**Texte proposé**
= = = = =
L'ultime ne se rencontre pas ou, plutôt, ne nous rencontre pas directement. Le contact s’opère toujours par le moyen de quelque chose ou de quelqu'un qui sert de médium ou de sacrement. « Personne n’a jamais vu Dieu », affirme l’évangile de Jean*. Comme l’écrit l’apôtre Paul, Dieu est invisible et se perçoit seulement dans ses ouvrages*. Nous n'avons pas accès à ce que Luther appelle le deus nudus, à Dieu tel qu'il est en lui-même. L’ultime nous atteint en s'habillant ; il endosse un vêtement culturel qui permet d’établir un contact. Il se donne à percevoir par le biais de formes ou d’images allusives qui le reflètent. Des objets et des êtres sacramentaux, qui ont une fonction d’intermédiaire ou d’interface, établissent une communication ou une relation. Il n'y a de croyance qu'incarnée, ce qui veut dire que seule une incarnation* (véritable ou supposée) du divin rend possible une religion. La foi prend réalité, vit et se développe en se structurant dans un ensemble de textes, de symboles, de rites et d'institutions. Elle en a fondamentalement besoin pour exister dans notre monde. Sa vérité se situe, cependant, au delà des ces structures du religieux, dans cet ultime que les objets sacramentaux à la fois invoquent et évoquent en un clair obscur confus* sans jamais l'enfermer. Calvin affirme souvent que rien ne peut enclore Dieu*. Il y a ainsi un décalage entre la réalité de la foi (les structures religieuses) et sa vérité (le lien ultime avec l'ultime), d’où un « excès du croire »* qui déborde toutes les expressions concrètes de la croyance religieuse dans nos existences et nos sociétés. La vérité de la foi se trouve en même temps dans les structures religieuses (le in d’invoquer) et en dehors d'elles (le ex d’évoquer), ce qui implique une inévitable, indépassable et vivifiante tension bipolaire entre l'incarnation (le Dieu présent) et la transcendance (le Dieu différent).
L'objet sacramentel a un statut complexe. On ne peut pas se passer de lui ; néanmoins, on doit passer par lui, le traverser et surtout ne pas s'y arrêter. Il n’est pas ce qu’il signifie, et pourtant en le signifiant, il le fait être pour nous. L'ultime se rend présent en lui, grâce à lui, sans qu'on puisse l'identifier avec l'ultime. Cette complexité se traduit en christianisme par la redoutable ambiguïté des définitions christologiques. Comme l’a bien souligné Rudolf Bultmann*, affirmer que le Christ est Dieu a du sens, si on entend par là qu'en lui on a affaire à Dieu lui-même ou, plus exactement, qu'en cet homme, l'ultime s'approche de nous et nous atteint. Mais on doit nier que Jésus soit Dieu si c’est une manière de l’assimiler à l’ultime ; il a de la vérité (ou il est vérité) seulement dans la mesure où il renvoie à quelqu’un qui n’est pas lui et qu'il nomme son Père. Ce Père peut se manifester ailleurs et autrement qu’en lui (ce que souligne, contre le luthéranisme, le principe réformé de l’extra calvinisticum*). Dans la même ligne, il faut à la fois déclarer que la Bible est et n'est pas parole de Dieu ; elle la véhicule, mais ne se confond pas avec elle. Les structures religieuses et les objets sacramentaux ont un caractère symbolique au sens que Tillich donne à ce mot : le symbole, en même temps, assure une présence et maintient une distance*.
= = = = =
**Lignes fournies**

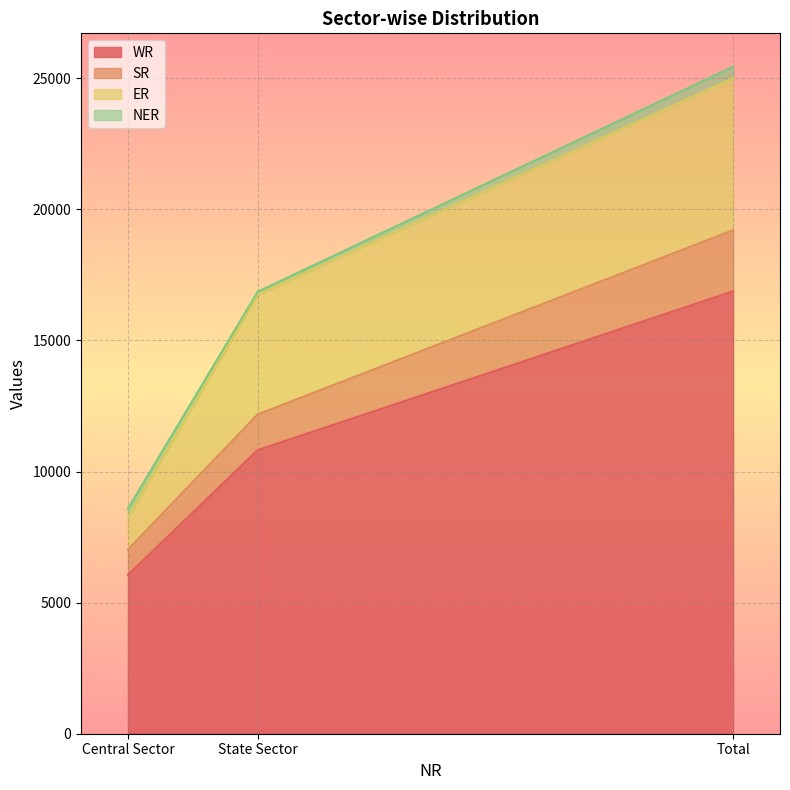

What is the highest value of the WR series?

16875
= = = = =
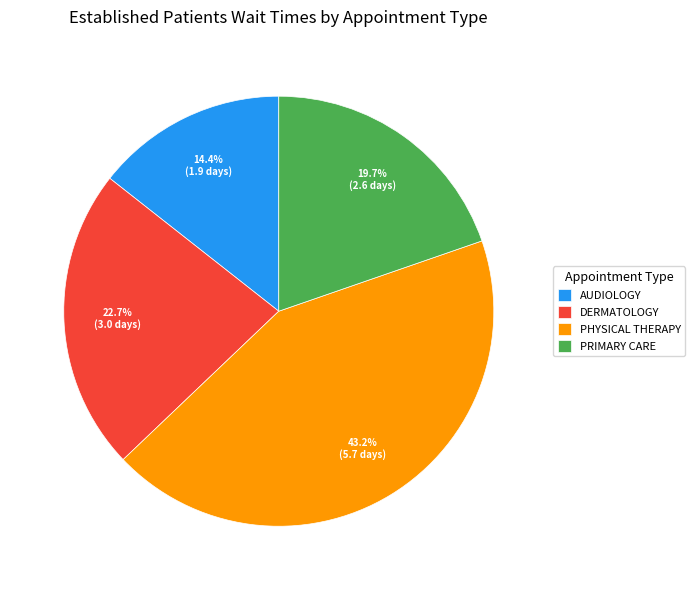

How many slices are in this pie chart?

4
= = = = =
**Travail à faire**
• 1. Dites si chacune des affirmations suivantes concorde avec le texte sur l'ultime et les objets sacramentaux, en répondant par oui ou par non et en citant les mots décisifs du texte.
(a) Calvin déclare souvent que rien ne peut enclore Dieu.
(b) L'objet sacramentel est ce qu'il signifie.
(c) La Bible se confond avec la parole de Dieu.
• 2. Poursuivez le texte sur l'ultime et les objets sacramentaux à partir de sa dernière phrase.

**Résultats**
• 1.
(a) Oui : « Calvin affirme souvent que rien ne peut enclore Dieu ».
(b) Non : « Il n’est pas ce qu’il signifie ».
(c) Non : « elle la véhicule, mais ne se confond pas avec elle ».

• 2.
Si les courants spiritualistes et l’antireligion négligent ou refusent l'incarnation, en dépouillant de leur valeur et en rejetant, parfois avec mépris, parfois avec violence, les objets sacramentels, à l’inverse la foi risque de leur conférer une importance excessive. Si les uns oublient le lien entre le divin et ce qui le figure ou le rend présent, les autres effacent la distance et la différence qui les séparent. On tombe dans cette idolâtrie du médium que les réformés ont cru, à tort ou à raison, déceler dans la théologie catholique classique des sacrements et où tombent les courants protestants fondamentalistes par leur tendance à diviniser la Bible. L'objet sacramentel perd sa relativité, autrement dit, son caractère relationnel ; il ne témoigne plus de l’ultime, il se pose lui-même en ultime. Il accapare indûment la ferveur qu'il devait orienter vers un ailleurs. Panikkar rapporte une petite histoire qui illustre ce détournement : un jeune homme, éloigné pour une longue période de sa fiancée, lui écrit chaque jour ; au bout de deux ans, elle épouse le facteur*. Quand on s’éprend du porte parole qu’est toute religion aux dépens de celui qui est la source et l’objet de la parole, on la rend fausse. Il y a une intuition profonde dans l'antique légende qui voit dans les démons des anges déchus* ; si l’ange (le messager, l’envoyé) prend la place de celui qui l’envoie, au lieu d’être un trait d’union, il empêche la relation ; il devient « diabolique » au sens propre (diable veut dire celui qui divise et sépare). Le Nouveau Testament* raconte que les gens de Lystre ont pris Paul et Barnabas pour des dieux parce qu'ils annonçaient Dieu et accomplissaient son œuvre. Les deux apôtres ont vivement réagi contre cette déviation d’autant plus dangereuse qu’elle se nourrit d’une vérité ; c’est parce que, à juste titre, la foule a reconnu que le divin se manifestait à travers eux qu’elle les a considérés, à tort, comme « des dieux sous forme humaine ». Plus un être ou un objet est authentiquement théophore (porteur de Dieu), plus la démonisation le guette.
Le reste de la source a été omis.